Kari is sitting in the dark recording room and pounding the tom-toms to "Tex Killer" with a pair of mallets. L o u d. And then real soft and easy. Johannes, Teemu (Korpipää, our live soundman and engineer), Felix and myself are comfortably chilling in the control room and commenting on the takes. Teemu just pointed out some of the hits were a little hasty, and suggested a shot of whiskey to calm the drummer down. The glass is being carried into the recording room as we speak. We also turned off all the lights to find the right mood. (And Kari, if anyone, is all about the moods.) This "Killer" track is gradually reaching some pretty magical spheres. I just spent a couple of hours in my own little recording room putting some finishing touches on the three verses. And recorded some new takes which might well end up being final.

Mr. Zenger just ran downstairs where he is preparing the sauna for us. The young beatbox wizard has been kept busy all day, his mouth beats and effects have been recorded to "Sympathizer", "Dey Don't", "Boogie", and "Tex Killer". He also played the Hammond organ on "Tex", and successfully so, because the loud noise of the instrument finally got Johannes out of bed. At 1 PM. The rest of us had of course been up since 9:30 AM, as we didn't want to miss out on the abundant breakfast served by Tiina (or Mrs. Rappula of the fantastic Rappula couple who are the studio owners). There's a great full board option on offer for all the bands who come here, and the great home cooking sure does soothe a hungry musicians soul.

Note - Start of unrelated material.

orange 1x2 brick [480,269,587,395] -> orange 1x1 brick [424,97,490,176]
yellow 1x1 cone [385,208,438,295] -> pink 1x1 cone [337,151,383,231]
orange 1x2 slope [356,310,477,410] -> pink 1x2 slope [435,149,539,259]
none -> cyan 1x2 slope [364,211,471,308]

Just like the sauna downstairs, where Felix is trying to usher us ASAP. Seems like the glass of scotch worked. Kari just hammered in his best takes.

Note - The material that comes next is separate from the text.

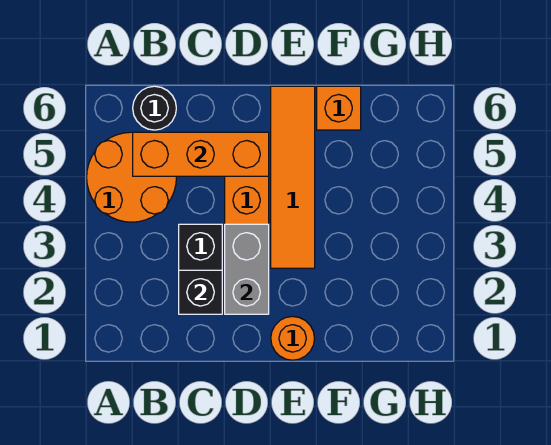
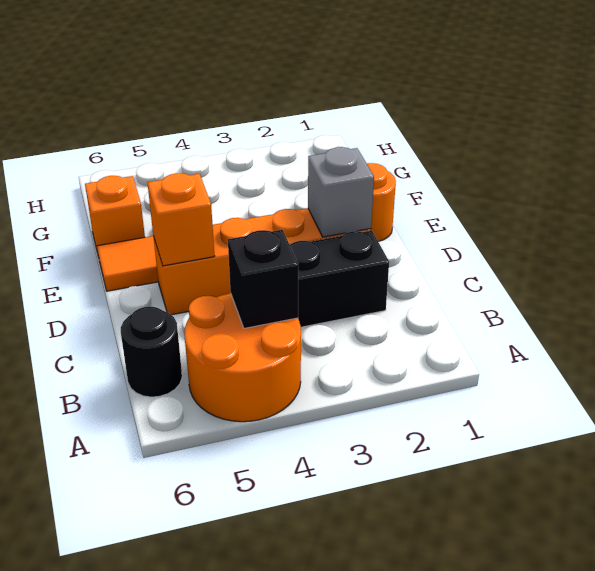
orange 1x3 brick [133,132,269,176] -> orange 1x1 brick [147,173,214,266]
black 1x1 brick [179,270,222,314] -> black 1x1 brick moved to [228,230,298,328]
grey 1x2 brick [225,224,269,314] -> grey 1x1 brick [308,147,374,237]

A funny old track, this "Tex Killer". It's based on a simple repetitive loop of something guitar-strummer extraordinaire Petteri Sariola played on a very banged up five-string (yes, 5) in the Dick Tank sometime last fall. I managed to record his playing with my MacBook -- no separate mics or anything, I just basically pointed my laptop in his general direction as he was jamming. And then later, I started playing around with a ten second loop extracted from his five minute jam, and came up with a melody and some lyrics for the vocals. Kari continued the song's subtle build-up with some Rhodes piano chords, and more recording is taking the track to even deeper spheres. The song has a real rugged country-esque feel to it, and it may well turn into the most, ahem, epic DJBB track yet. Verneri Pohjola dropped by earlier and delivered some truly phenomenal trumpet action — full of the same kind of fragile magic his solo had on "Jack" on our previous album. Verneri, and his trombone-puffing brother-in-arms Ilmari Pohjola, also recorded a whole heap of horn section material to a couple of tracks. The primary target was Kari's "gypsy hip-hop" track, but "Boogie" got its fair share as well.

But getting back to "Tex Killer", it will be very interesting to present the track to Mr. Sariola. Who, of course, has no idea that his tongue-in-cheek blues jam has inspired an eight minute long ballad of dust and redemption. A sum of many a coincidence, this song.

It's sauna time. And then sleep. Another day of sessions ahead tomorrow, and you gotta try to maximize the precious 6 hours of sleep ahead... There's magic present in this studio. A truly wonderful place to make and record music. The vibe is productive, excited, restless, peaceful, exhausted, rested.